We all have those items in our closet that can’t be put in a conventional washing machine. The cashmere sweater, that silk shirt, they all need to be taken to a dry cleaner to be cleaned properly.

What’s the “Perc?”

When talking about the perks of dry-cleaning, sure it’s easier, more convenient, and your favorite shirt isn’t ruined. But there’s also a large amount of “perc” in items that are dry-cleaned. Perc, otherwise known as perchloroethylene, is a volatile organic compound that is detrimental to your health, your cleaner’s health, and the environment. Perc is classified as a carcinogen under the United States Environmental Protection Agency. Minimal contact to perc can result in irritated skin, nausea, dizziness, and respiratory problems. The chemical can enter the body through dermal exposure, storing itself in body fat, and slowly releasing itself into the bloodstream.

According to the Occidental College’s Pollution Prevention Center, around 85% of dry cleaners in the United States use cleaning products with perc in them.

Conventional Cleaning Methods

Be sure to check in with the local earth friendly dry cleaners in your town to discuss what their cleaning style involves.
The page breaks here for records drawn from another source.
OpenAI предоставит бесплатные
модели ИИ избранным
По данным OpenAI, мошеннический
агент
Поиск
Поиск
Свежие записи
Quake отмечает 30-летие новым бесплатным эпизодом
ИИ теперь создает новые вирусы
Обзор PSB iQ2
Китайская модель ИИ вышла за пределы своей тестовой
Often times, so called eco-friendly dry cleaners adopt the label, but not the concept of earth friendly dry cleaning. Here are a few conventional cleaning methods to avoid:

  • Hydrocarbon– generally uses petroleum-based solvents. Some may be non-toxic, but that doesn’t mask the fact that it’s petroleum.
  • GreenEarth– sure it sounds eco-friendly. Heck, it even has the words “green” and “earth” in it! Unfortunately, the GreenEarth method involves using a non-toxic, chemically inert, silicone based solvent.
  • Dry Cleaning– once again, dry cleaning uses harsh chemicals that are dangerous for the entire environment around them.
  • Glycol Ethers– these are used to replaced perc in some dry cleaners for a “greener” alternative. But, according to the Environmental Protection Agency, glycol is classified as a toxin and hormone disrupter.
  • Brominated Solvents– at a stronger KB value than perc, meaning the chemicals are more aggressive, these chemicals can ensure a faster cleaning process, but can cause harm to clothing and skin.

How to Avoid It

Stop dry cleaning clothes! Just kidding. There are several alternatives to getting those ketchup stains out of your favorite white t-shirt. Completely stopping dry cleaning isn’t necessary; just try to scope out an eco-friendly dry cleaner.


1. Hand-wash your “dry clean only” clothes. Then, take them to the dry-cleaner only to be pressed. Pressing is a toxic free process that only uses steam.

2. Take your clothes in for a wet cleaning. A wet cleaning involves water, and often biodegradable soaps all depending on intensity of stains.

3. Liquid Co2 cleaning. Throughout your childhood, did your grandmother ever put soda water on one of your grass-stained pairs of pants? This method works the exact same way. The Co2 cleaning method works by using the gas form of carbon dioxide and pressurizing it into a liquid. They then add in some soap, and place it into a dry cleaning machine.

4. Risk it for a biscuit. Sometimes it’s just safer to wash your clothes at home. That way you are certain of the products, and how much of each is used.